Limitations & Responsible AI
- Language: English instructions only; no multilingual variants.
- Domain restrictions: OpenTitan-specific. Findings on TitanBench should not be assumed to generalise to other RTL families (DSPs, ML accelerators, GPUs) without further evaluation.
- Closed-source tooling: Cadence Xcelium is required to run the verifier. This is a substantial barrier for academic reviewers and we treat it as a Limitation rather than a Mitigation.
- Coverage methodology: We score normalised functional + line/toggle/FSM coverage as exposed by Xcelium / vManager. Formal verification, equivalence checking, and PPA (power, performance, area) are not part of the reward. A perfect TitanBench score does not certify a design for tape-out.
- Selection bias: Tasks skew toward security-critical IPs (AES, KEYMGR, CSRNG, HMAC) because those have the most extensive UVM environments in OpenTitan. Mileage on simple peripherals will not reflect performance on those blocks.
- Contamination risk: OpenTitan source is public. We mitigate by hiding the testbench at RTL-task time, disabling internet in the container, and grading on execution rather than string match, but we cannot fully exclude memorisation effects. Future versions may use unreleased OpenTitan revisions.

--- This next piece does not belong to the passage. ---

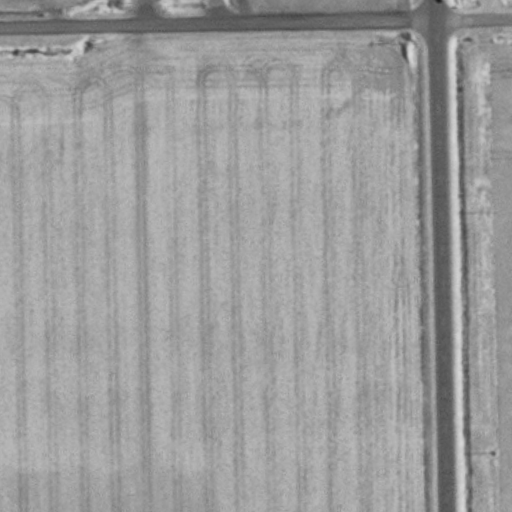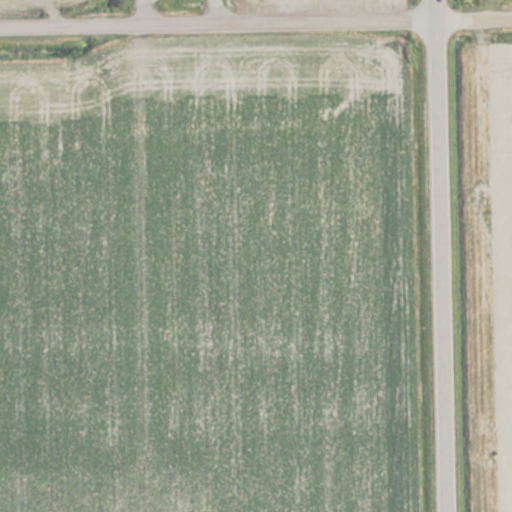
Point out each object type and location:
road: (256, 17)
road: (435, 255)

- No personal or sensitive data: The dataset is synthetic hardware-engineering content only.
- Synthetic data:
false. All artefacts derive from OpenTitan's human-engineered RTL and DV environment. - Intended use: Comparing agent capability on hardware DV / RTL completion under a controlled budget. Not validated for: model training, formal verification, generalisation to non-UVM flows, generalisation outside OpenTitan-style CIP designs.
- Social impact: Positive, as a standardised public benchmark for LLM-driven HDL/DV. Negative, as risk of overstating production-readiness if results are reported without the limitations above.
Maintenance
- Maintainer: TitanBench Team (see citation below for current authorship).
- Issues / PRs: <>.
- Versioning: Dataset is versioned via git commits on this HF repo. The harness repo's submodule pin (
opentitan/) and build flags determine which tests run; a fixed pair of (HF SHA, harness SHA) is the reproducibility contract. - Plan: Frozen at submission time for the NeurIPS review window. Post-acceptance updates batch into tagged releases (e.g.
v1.0,v1.1).
Citation
@misc{titanbench_2026,
title={TitanBench: A Benchmark for Agentic RTL Design and Verification},
author={Anonymous},
year={2026},
url={https://huggingface.co/datasets/billshockley/titanbench}
}
OpenTitan should be cited separately if you use the dataset in published work; see the OpenTitan project for the canonical bibliographic entry.
License
Apache-2.0. Tasks derive from the upstream OpenTitan project (also Apache-2.0). See LICENSE for the full text.